Respiro la calidez del pasado que asciende desde la criba como el humo de una tarta recién horneada, y miro al futuro para seguir caminando en busca de los momentos felices de cada día del año. El 31 de enero trae la libertad de poder volar con un corazón como un globo dulcemente amarrado a cintas de colores. Regalo y presente no dejan de ser sinónimos: el regalo del 31 de enero es poder vivir el momento actual sabiendo que el amor y la plenitud nos pertenecen por el mero hecho de poner los pies en las hojas del calendario.

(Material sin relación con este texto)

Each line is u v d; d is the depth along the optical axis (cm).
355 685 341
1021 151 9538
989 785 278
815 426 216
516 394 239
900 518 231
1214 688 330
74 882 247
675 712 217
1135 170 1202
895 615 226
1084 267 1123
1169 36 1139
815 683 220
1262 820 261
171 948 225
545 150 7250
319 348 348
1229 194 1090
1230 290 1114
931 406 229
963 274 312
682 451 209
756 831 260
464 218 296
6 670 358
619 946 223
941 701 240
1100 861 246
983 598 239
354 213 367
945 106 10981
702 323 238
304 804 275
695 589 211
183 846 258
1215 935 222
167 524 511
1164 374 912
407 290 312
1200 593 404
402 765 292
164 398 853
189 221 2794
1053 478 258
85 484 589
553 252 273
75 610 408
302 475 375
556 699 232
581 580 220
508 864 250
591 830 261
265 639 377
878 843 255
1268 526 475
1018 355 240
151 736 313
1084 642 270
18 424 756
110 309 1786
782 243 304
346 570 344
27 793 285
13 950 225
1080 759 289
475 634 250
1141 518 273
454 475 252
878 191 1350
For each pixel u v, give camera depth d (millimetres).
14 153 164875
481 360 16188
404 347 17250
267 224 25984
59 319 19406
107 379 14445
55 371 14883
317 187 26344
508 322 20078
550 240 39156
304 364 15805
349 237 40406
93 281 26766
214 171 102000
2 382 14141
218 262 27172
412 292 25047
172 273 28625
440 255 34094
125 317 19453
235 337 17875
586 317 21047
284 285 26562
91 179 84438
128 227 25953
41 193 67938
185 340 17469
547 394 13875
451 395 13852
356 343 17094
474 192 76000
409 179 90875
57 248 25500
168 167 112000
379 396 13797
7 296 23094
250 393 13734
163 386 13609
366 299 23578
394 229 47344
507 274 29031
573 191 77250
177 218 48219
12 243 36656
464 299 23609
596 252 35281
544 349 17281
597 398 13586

CUMPLEAÑOS DE AMOR (Ángel González)
¿Cómo seré yo
cuando no sea yo?
Cuando el tiempo
haya modificado mi estructura,
y mi cuerpo sea otro,
otra mi sangre,
otros mis ojos y otros mis cabellos.
Pensaré en ti, tal vez.
Seguramente,
mis sucesivos cuerpos
—prolongándome, vivo, hacia la muerte—
se pasarán de mano en mano,
de corazón en corazón,
de carne a carne,
el elemento misterioso
que determina mi tristeza
cuando te vas,
que me impulsa a buscarte ciegamente,
que me lleva a tu lado
sin remedio:
lo que la gente llama amor, en suma.
Y los ojos
—que importa que no sean estos ojos—
te seguirán a donde vayas, fieles.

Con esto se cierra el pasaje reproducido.